Mesmo adicionando “Diaz” para o seu nome, Ben Brereton não foi considerado chileno suficiente para manter o seu lugar na seleção. Na sua primeira convocação como técnico do Chile, Ricardo Gareca deixou o atacante do Sheffield United fora da lista para enfrentar a Albânia e a França, ainda nesse mês. Gareca explicou o motivo.
“Foi convocado para a Copa América mais de dois anos atrás, tempo suficiente para falar espanhol. Tem a ver com a convivência. Então, chama a atenção que não fala a língua. Não é um impedimento, mas gostaria que falasse porque é fundamental para comunicar-se dentro e fora do campo do jogo. Gostaria de ver uma predisposição dele para aprender espanhol.”
Parece, então, que até alguns meses jogando com Villarreal não foram suficientes para melhorar o desempenho de Brereton na língua de seus ancestrais. Mesmo assim, ele tem sete gols em 27 jogos na seleção — levando em consideração a pobreza do futebol exibido pelo Chile nos últimos anos, trata-se de uma retrospectiva bem respeitável.
Quem, então, se incomoda com a sua alegada falta de fluência em espanhol? Duvido muito que seja, por exemplo, Alexis Sanchez, o seu parceiro de ataque. Atualmente defendendo a Internazionale da Itália, Sanchez também jogou na França com o Marselha e ficou seis anos na Premier League, com Arsenal e Manchester United. Para ele, como qualquer jogador da elite hoje em dia, nada mais natural do que fazer parte de um vestiário multinacional, multicultural, multilingual.
Basta puxar o exemplo do grande jogo de domingo entre Liverpool e Manchester City. A quantidade de nacionalidades em campo é extraordinária e, com certeza, tem atletas em campo para quem falar inglês não é uma tarefa tão fácil.

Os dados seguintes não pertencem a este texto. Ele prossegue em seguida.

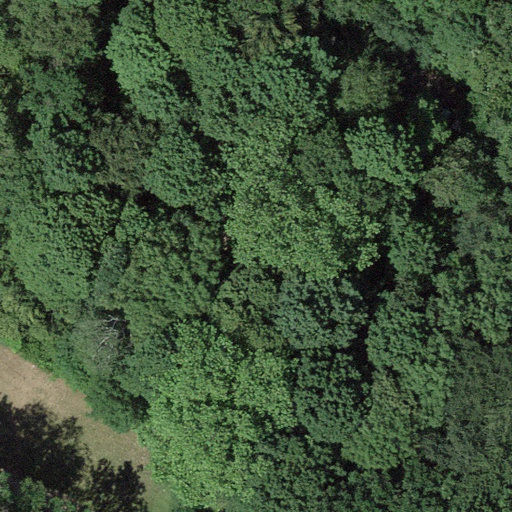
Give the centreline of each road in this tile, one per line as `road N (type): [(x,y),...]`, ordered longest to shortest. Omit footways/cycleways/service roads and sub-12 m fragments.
road 1 (track): [(236,0),(232,395),(309,511)]
road 2 (residential): [(356,0),(480,135),(511,151)]
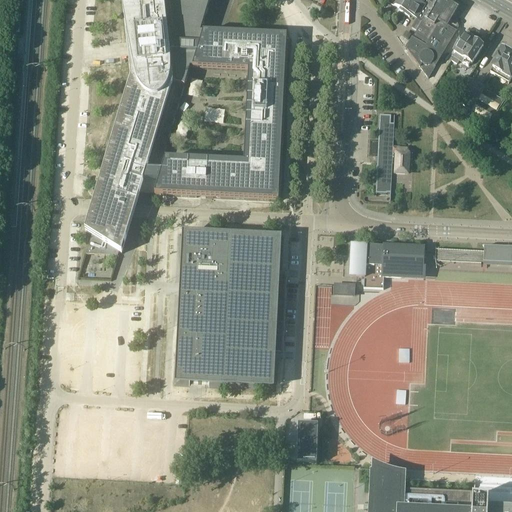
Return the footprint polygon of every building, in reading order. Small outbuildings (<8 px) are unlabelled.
[(204,34),(201,34),(210,0),(122,0),(131,79),(97,193),(85,232),(92,236),(86,255),(118,257),(119,253),(122,255),(140,196),(140,195),(143,195),(143,196),(144,197),(145,198),(146,198),(147,198),(148,198),(148,197),(149,197),(149,196),(149,195),(155,196),(279,202),(287,38),(221,35),(204,34)] [(412,29),(416,32),(434,0),(397,0),(394,6),(401,10),(400,12),(410,18),(411,16),(417,20),(412,29)] [(406,49),(428,79),(435,67),(435,68),(456,33),(456,32),(458,28),(457,25),(451,21),(460,5),(450,0),(439,0),(439,1),(437,0),(436,2),(435,1),(435,0),(434,0),(416,32),(417,32),(413,39),(412,39),(406,49)] [(456,55),(452,62),(456,65),(459,61),(460,62),(468,67),(471,64),(472,65),(484,47),(483,46),(482,44),(479,41),(476,42),(475,41),(475,43),(473,42),(472,41),(474,38),(473,37),(468,34),(467,34),(465,37),(465,36),(454,53),(456,55)] [(511,56),(505,52),(501,53),(495,64),(496,64),(490,74),(509,84),(511,78),(511,56)] [(461,113),(487,128),(505,102),(469,82),(456,104),(464,109),(461,113)] [(397,154),(396,174),(396,175),(405,175),(408,175),(408,159),(409,153),(410,153),(410,152),(409,152),(409,146),(408,148),(393,148),(395,117),(394,117),(394,124),(391,124),(391,116),(380,116),(376,194),(387,195),(387,194),(390,194),(390,204),(393,154),(397,154)] [(197,234),(188,234),(183,234),(178,235),(181,272),(180,297),(178,327),(173,386),(190,387),(201,387),(209,387),(209,388),(275,391),(277,358),(276,358),(277,352),(281,353),(285,277),(280,277),(281,271),(283,236),(249,234),(216,234),(216,236),(197,235),(197,234)] [(370,248),(355,247),(354,247),(352,278),(364,279),(363,289),(384,290),(384,279),(401,280),(401,277),(425,278),(426,269),(424,269),(425,250),(384,248),(370,246),(370,248)] [(511,250),(510,250),(510,249),(509,249),(509,248),(509,249),(508,249),(508,250),(485,249),(484,254),(436,251),(436,261),(439,261),(439,262),(439,263),(440,262),(481,264),(487,264),(511,265),(511,250)] [(353,297),(354,288),(336,287),(336,296),(353,297)] [(297,464),(317,465),(319,426),(299,425),(298,433),(297,464)] [(371,511),(511,511),(511,509),(489,508),(489,498),(475,497),(475,494),(474,494),(402,490),(392,490),(393,473),(391,473),(390,472),(388,472),(386,471),(385,471),(383,470),(382,470),(380,469),(379,468),(377,467),(376,467),(375,467),(375,475),(373,475),(371,511)]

Mas dentro da língua universal do futebol, o time acha um meio de comunicar bom suficiente para operar coletivamente. Difícil imaginar que Brereton Diaz não seja capaz de enturmar futebolisticamente com os seus colegas chilenos.
Quem, então, se incomoda com a sua falta de espanhol? A resposta parece clara — o próprio Ricardo Gareca. E os motivos são também fáceis de identificar.
Um bom centroavante — com habilidade suficiente para representar a seleção de Argentina –, Gareca faz parte da última geração de jogadores sul-americanos antes do processo em massa de globalização do jogo.
Hoje em dia jogaria na Europa. Mas ele foi para Colômbia. Em 45 anos de futebol, a única vez que trabalhou fora de um ambiente que fala espanhol foram aqueles poucos meses com o Palmeiras, uma década atrás.
Somos todos prisioneiros de nossas circunstâncias e dos hábitos e maneiras de pensar de nossa geração. Entendo o Gareca. Tenho problemas com esse mundo de aplicativos. Prefiro conversar com um sujeito para resolver problemas em vez de fazer tudo online — por que os procedimentos sempre precisam ser tão complicados?
Mas, querendo ou não, temos que lidar com o mundo do jeito que ele está (até para quem quiser entender e tentar transformar a realidade). E o problema de Gareca com Brereton é sintomático de um obstáculo para vários técnicos sul-americanos.
Quase 25 anos atrás, uma outra lenda do futebol argentino, Carlos Timoteo Griguol, voltou do Betis na Espanha resmungando que era impossível formar um grupo coerente de tantas nacionalidades diferentes. Mas o que se mostrou impossível para ele virou o normal para qualquer um querendo ser um técnico da elite — incluindo bastante argentinos de gerações mais novas.
Tem muitos exemplos de técnicos sul-americanos bem sucedidos com clubes europeus. Com poucas exceções, são pessoas que jogaram na Europa e, portanto, tem experiência de um vestiário multinacional e multilingual. Não vejam isso como bicho estranho — que é como Ricardo Gareca parece enxergar Ben Brereton Diaz.